Susan Finley describes arts-based research as an “inquiry uniquely positioned as a methodology for radical, ethical, and revolutionary research that is futuristic, socially responsible, and useful in addressing social inequities.”1 This methodology entails social reconstruction through the utilization of emotive experiences and bodily intellect as “moments of epiphany,”2 which provides the opportunity to interpret issues more precisely and unconventionally. For example, a trauma victim can express themselves through song, which allows them the range of emotions which they might be unable to express otherwise.
Questions this series seeks to engage with include: What are some environmental issues that artistic interventions attempt to examine and how? Why is arts-based research the best way forward in case of such research intervention? How can arts-based research add to traditional qualitative research methodologies? What are the problems faced when employing arts-based research methods to matters of grave and immediate importance? How does arts-based research effectively communicate theories, narratives, and findings of heavy research?
The series is open to reflective pieces, research findings, art installations and interpretations, as well as participatory research reports. Potential topics and themes may include, but are not limited to :
- Climate disasters and forced migration
- Marginalized occupations
- Community participation in envisioning better futures
- Histories of discrimination
- Indigenous knowledge
- Trauma narratives
- Policy building
- Colonization’s effect on people’s relationship to the land
The Network in Canadian History and Environment (NiCHE) invites expressions of interest from activists, independent researchers, academics, students, musicians, artists, and thespians interested in contributing to a blog series exploring Arts-Based Research approaches to topics in the environmental humanities.
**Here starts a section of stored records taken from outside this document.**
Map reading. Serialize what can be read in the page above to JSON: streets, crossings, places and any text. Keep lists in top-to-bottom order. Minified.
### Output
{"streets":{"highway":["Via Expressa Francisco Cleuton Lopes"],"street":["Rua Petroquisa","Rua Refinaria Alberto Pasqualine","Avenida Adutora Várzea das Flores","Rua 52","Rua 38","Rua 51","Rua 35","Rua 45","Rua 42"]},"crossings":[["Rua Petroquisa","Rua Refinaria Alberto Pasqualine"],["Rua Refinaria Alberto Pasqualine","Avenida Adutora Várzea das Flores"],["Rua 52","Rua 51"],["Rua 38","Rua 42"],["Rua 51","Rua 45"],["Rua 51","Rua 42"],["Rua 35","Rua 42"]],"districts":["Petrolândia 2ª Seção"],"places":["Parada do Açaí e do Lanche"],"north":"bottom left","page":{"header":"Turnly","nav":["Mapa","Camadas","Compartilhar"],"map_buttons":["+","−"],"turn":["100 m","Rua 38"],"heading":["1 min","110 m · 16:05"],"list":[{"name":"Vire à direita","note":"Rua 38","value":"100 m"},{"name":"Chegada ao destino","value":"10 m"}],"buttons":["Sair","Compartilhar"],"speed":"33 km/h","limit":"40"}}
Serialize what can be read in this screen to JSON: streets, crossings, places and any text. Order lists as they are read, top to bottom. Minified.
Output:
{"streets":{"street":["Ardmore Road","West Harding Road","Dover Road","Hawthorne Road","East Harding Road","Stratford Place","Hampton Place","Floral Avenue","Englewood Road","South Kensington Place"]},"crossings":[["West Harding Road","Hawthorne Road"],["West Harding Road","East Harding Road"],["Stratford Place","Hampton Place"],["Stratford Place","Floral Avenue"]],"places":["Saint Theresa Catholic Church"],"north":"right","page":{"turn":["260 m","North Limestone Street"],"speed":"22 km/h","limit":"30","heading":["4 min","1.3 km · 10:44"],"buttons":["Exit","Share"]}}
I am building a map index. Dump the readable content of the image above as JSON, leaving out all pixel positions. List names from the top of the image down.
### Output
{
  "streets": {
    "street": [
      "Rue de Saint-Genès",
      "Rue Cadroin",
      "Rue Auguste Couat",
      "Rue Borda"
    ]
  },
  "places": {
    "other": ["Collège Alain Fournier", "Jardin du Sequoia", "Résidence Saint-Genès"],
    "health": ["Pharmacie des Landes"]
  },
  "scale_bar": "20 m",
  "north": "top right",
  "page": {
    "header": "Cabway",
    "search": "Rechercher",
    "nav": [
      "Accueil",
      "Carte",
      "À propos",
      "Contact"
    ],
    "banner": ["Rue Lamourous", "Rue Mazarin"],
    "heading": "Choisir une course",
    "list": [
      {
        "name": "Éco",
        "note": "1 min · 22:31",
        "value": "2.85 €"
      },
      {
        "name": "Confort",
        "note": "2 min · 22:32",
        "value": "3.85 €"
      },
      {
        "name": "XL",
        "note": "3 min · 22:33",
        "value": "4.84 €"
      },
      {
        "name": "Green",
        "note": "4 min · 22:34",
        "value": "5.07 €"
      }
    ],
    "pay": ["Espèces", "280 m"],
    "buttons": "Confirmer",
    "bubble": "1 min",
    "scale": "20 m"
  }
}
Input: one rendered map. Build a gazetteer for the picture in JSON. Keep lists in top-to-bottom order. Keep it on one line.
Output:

Please submit a 100-word abstract to Amrita DasGupta (a.dasgupta7 [@] lse.ac.uk) by March 7th, 2023. Those selected to contribute complete blog posts of 800-1000 words will be notified by end of March 2023. The series will be published in spring 2023.
NiCHE offers $100 CAD honoraria to contributors without adequate or consistent access to institutional support. Learn more about our honoraria policy here.
1 Finley, Susan. Handbook of the Arts in Qualitative Research: Perspectives, Methodologies, Examples, and Issues. Thousand Oaks, CA: SAGE Publications, Inc., 2008. SAGE Research Methods, doi: https://dx.doi.org/10.4135/9781452226545.
2 Lincoln, Yvonna S, and Norman K Denzin. Turning Points in Qualitative Research : Tying Knots in a Handkerchief. AltaMira Press, 2003.